## Görev koşulları
Karar metninin "Bakanlık görüşünde hukuk" ile başlayıp "alınması gerektiği belirtilmiştir." ile biten bölümünü yeniden yazın ve bu bölümde "başvuranın" kelimesini "başvurucunun" olarak yeniden adlandırın.

## Karar metni
Bakanlık görüşünde hukuk mahkemesinin ceza davasında başvuranın cezalandırılmasına
ilişkin hükmün ceza tayini kısmına değil, eylemin sübutuna ilişkin kısmına
dayanarak davayı reddettiği, esasen hukuk hâkiminin ceza mahkemelerinin sübuta
yönelik vardıkları sonuçla bağlı olduğu, bu itibarla şikâyet incelenirken bu
hususların dikkate alınması gerektiği belirtilmiştir.
29.
Başvurucu cevabında başvuru formundaki iddialarını tekrar etmiştir.
30.
Öncelikle bireysel başvuru incelemesinin, anayasal hak ve özgürlüklere yönelik
ihlallerin tespiti ve sonuçlarının ortadan kaldırılması ile sınırlı bir
inceleme olduğunun ve Anayasa’nın 148. maddesinin dördüncü fıkrasındaki kural
gereğince kanun yolu incelemesinde olduğu gibi kararın tüm yönleri ile ele
alınarak eksiksiz bir hukuki denetim imkânı sağlamadığının hatırlanmasında
yarar vardır (Necati Gündüz ve Recep Gündüz,
B. No: 2012/1027, 12/2/2013, § 26). Bu
çerçevede başvurucu hakkında tesis edilen fesih işleminin ve ardından
başvurucunun açtığı işe iade davasına ilişkin yargılama sonucunda Bursa 3. İş
Mahkemesi tarafından ulaşılan sonucun hukuka uygun olup olmadığı meselesi,
Mahkeme kararının tespit ve sonuçları bariz bir takdir hatası içermedikçe ve bu
durum kendiliğinden bireysel başvuru kapsamındaki hak ve özgürlükleri ihlal
etmiş olmadıkça bireysel başvuru incelemesinin kapsamı dışında kalmaktadır. Bu
açıklamalar çerçevesinde somut başvurunun, iş akdinin feshine ilişkin işlemde
ve Mahkeme kararının gerekçesinde masumiyet karinesine ilişkin anayasal
güvencenin ihlal edilip edilmediği ile sınırlı olarak incelenmesi gerekmektedir
(Uğur Ayyıldız, B. No: 2012/574, 2/6/2014, § 70).

## Gösterilen veriler
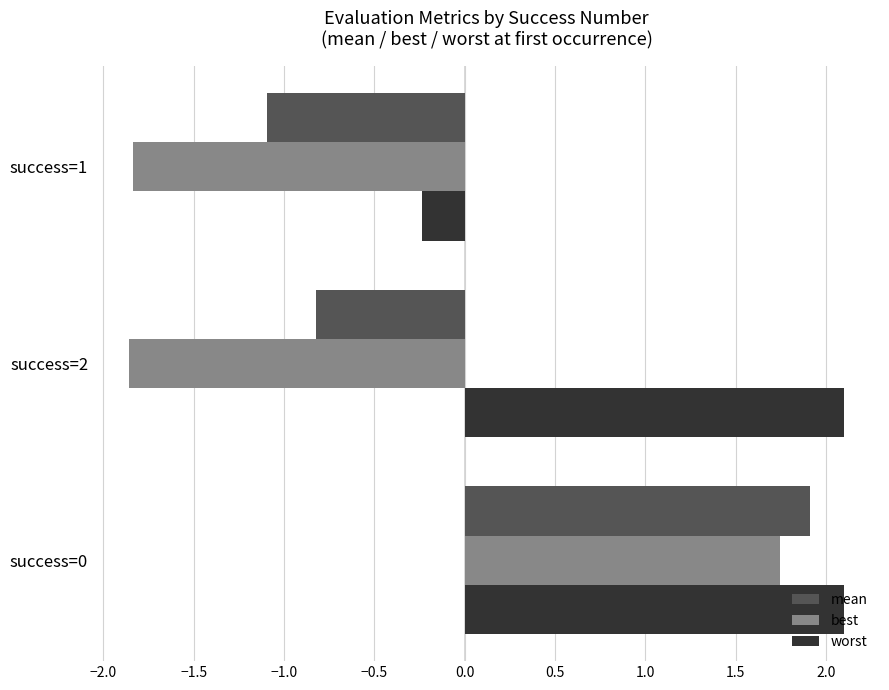

Where is worst nearest to the value 0?

success=1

## Alıştırma cevabı
Bakanlık görüşünde hukuk mahkemesinin ceza davasında başvurucunun cezalandırılmasına
ilişkin hükmün ceza tayini kısmına değil, eylemin sübutuna ilişkin kısmına
dayanarak davayı reddettiği, esasen hukuk hâkiminin ceza mahkemelerinin sübuta
yönelik vardıkları sonuçla bağlı olduğu, bu itibarla şikâyet incelenirken bu
hususların dikkate alınması gerektiği belirtilmiştir.